--- DATA FOR THIS EXERCISE ---

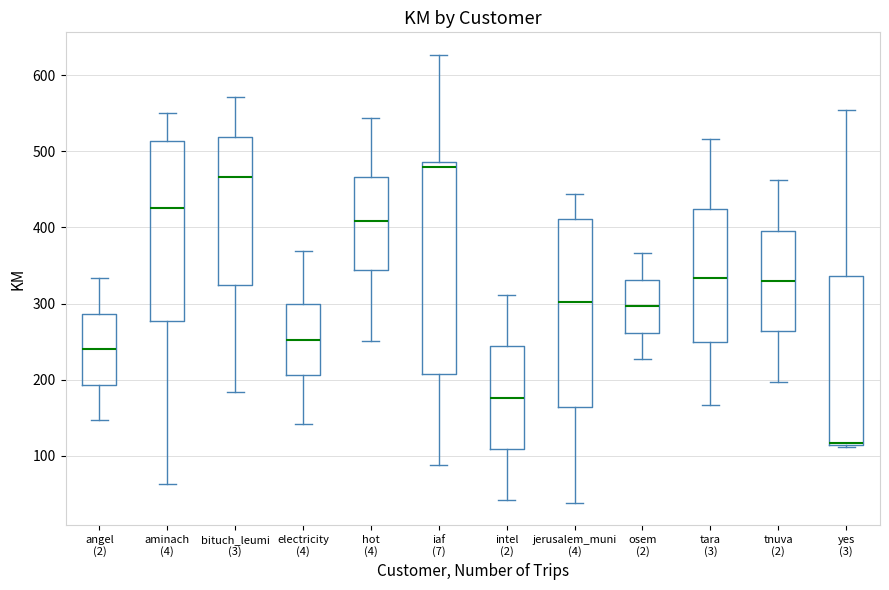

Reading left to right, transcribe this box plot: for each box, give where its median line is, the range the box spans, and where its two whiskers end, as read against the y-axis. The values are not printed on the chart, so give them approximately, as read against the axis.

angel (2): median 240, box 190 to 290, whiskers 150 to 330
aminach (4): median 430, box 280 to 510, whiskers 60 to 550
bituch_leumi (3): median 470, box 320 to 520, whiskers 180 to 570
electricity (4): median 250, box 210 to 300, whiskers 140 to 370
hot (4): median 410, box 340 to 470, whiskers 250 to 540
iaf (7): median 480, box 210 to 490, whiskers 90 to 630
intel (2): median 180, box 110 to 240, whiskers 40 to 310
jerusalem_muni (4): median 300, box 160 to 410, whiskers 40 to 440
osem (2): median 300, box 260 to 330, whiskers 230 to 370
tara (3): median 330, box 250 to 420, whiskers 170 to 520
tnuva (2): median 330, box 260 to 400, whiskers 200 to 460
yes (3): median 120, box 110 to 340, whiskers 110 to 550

---

** WHAT THE EXERCISE ASKS **
Can you pull out, unchanged, the lines of the listing starting at the one that contains "angel (2): median" and continuing through the listing's last line, with both of those lines included?

** ANSWER **
angel (2): median 240, box 190 to 290, whiskers 150 to 330
aminach (4): median 430, box 280 to 510, whiskers 60 to 550
bituch_leumi (3): median 470, box 320 to 520, whiskers 180 to 570
electricity (4): median 250, box 210 to 300, whiskers 140 to 370
hot (4): median 410, box 340 to 470, whiskers 250 to 540
iaf (7): median 480, box 210 to 490, whiskers 90 to 630
intel (2): median 180, box 110 to 240, whiskers 40 to 310
jerusalem_muni (4): median 300, box 160 to 410, whiskers 40 to 440
osem (2): median 300, box 260 to 330, whiskers 230 to 370
tara (3): median 330, box 250 to 420, whiskers 170 to 520
tnuva (2): median 330, box 260 to 400, whiskers 200 to 460
yes (3): median 120, box 110 to 340, whiskers 110 to 550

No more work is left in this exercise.